Using cell fate attractors to uncover transcriptional regulation of HL60 neutrophil differentiation

Albert C Huang1,2 email, Limei Hu3 email, Stuart A Kauffman4 email, Wei Zhang3 email and Ilya Shmulevich2 email

Molecular and Cellular Biology Program, University of Washington, Seattle, Washington, DC, USA

Institute for Systems Biology, Seattle, Washington, DC, USA

Cancer Genomics Laboratory, University of Texas M.D. Anderson Cancer Center, Houston, Texas, USA

Institute for Biocomplexity and Informatics, University of Calgary, Calgary, Alberta, Canada

author email corresponding author email

BMC Systems Biology 2009, 3:20doi:10.1186/1752-0509-3-20

Published: 18 February 2009

Abstract

Background

The process of cellular differentiation is governed by complex dynamical biomolecular networks consisting of a multitude of genes and their products acting in concert to determine a particular cell fate.
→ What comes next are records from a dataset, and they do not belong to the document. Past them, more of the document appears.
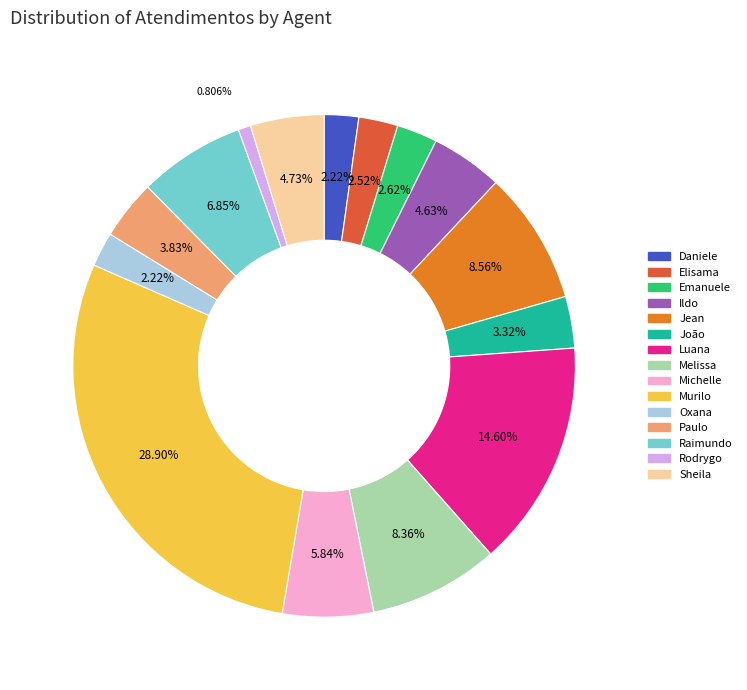

To the nearest percent, what is the difference between the largest and smallest slice percentages?

28%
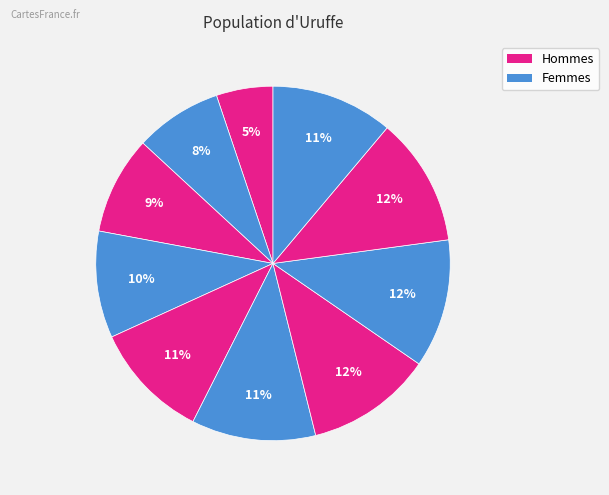

How many segments does this pie chart have?

10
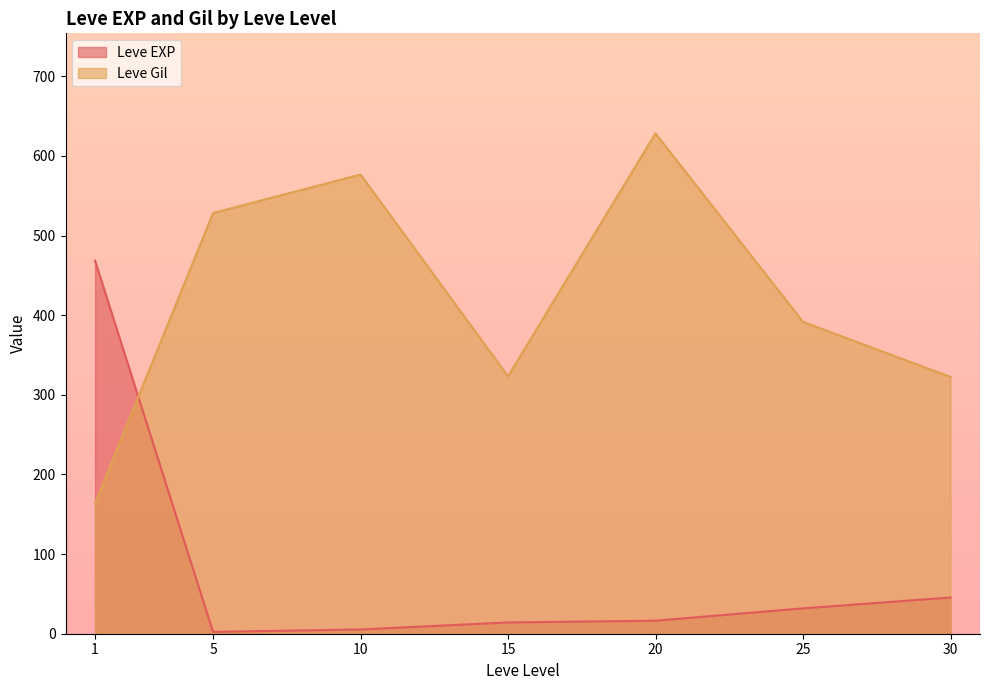

What is the difference between the maximum and minimum values in the Leve Gil series?

464.8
Thus, a systems level view is necessary for understanding how a cell coordinates this process and for developing effective therapeutic strategies to treat diseases, such as cancer, in which differentiation plays a significant role. Theoretical considerations and recent experimental evidence support the view that cell fates are high dimensional attractor states of the underlying molecular networks. The temporal behavior of the network states progressing toward different cell fate attractors has the potential to elucidate the underlying molecular mechanisms governing differentiation.

Results

Using the HL60 multipotent promyelocytic leukemia cell line, we performed experiments that ultimately led to two different cell fate attractors by two treatments of varying dosage and duration of the differentiation agent all-trans-retinoic acid (ATRA). The dosage and duration combinations of the two treatments were chosen by means of flow cytometric measurements of CD11b, a well-known early differentiation marker, such that they generated two intermediate populations that were poised at the apparently same stage of differentiation. However, the population of one treatment proceeded toward the terminally differentiated neutrophil attractor while that of the other treatment reverted back toward the undifferentiated promyelocytic attractor. We monitored the gene expression changes in the two populations after their respective treatments over a period of five days and identified a set of genes that diverged in their expression, a subset of which promotes neutrophil differentiation while the other represses cell cycle progression. By employing promoter based transcription factor binding site analysis, we found enrichment in the set of divergent genes, of transcription factors functionally linked to tumor progression, cell cycle, and development.

Conclusion

Since many of the transcription factors identified by this approach are also known to be implicated in hematopoietic differentiation and leukemia, this study points to the utility of incorporating a dynamical systems level view into a computational analysis framework for elucidating transcriptional mechanisms regulating differentiation.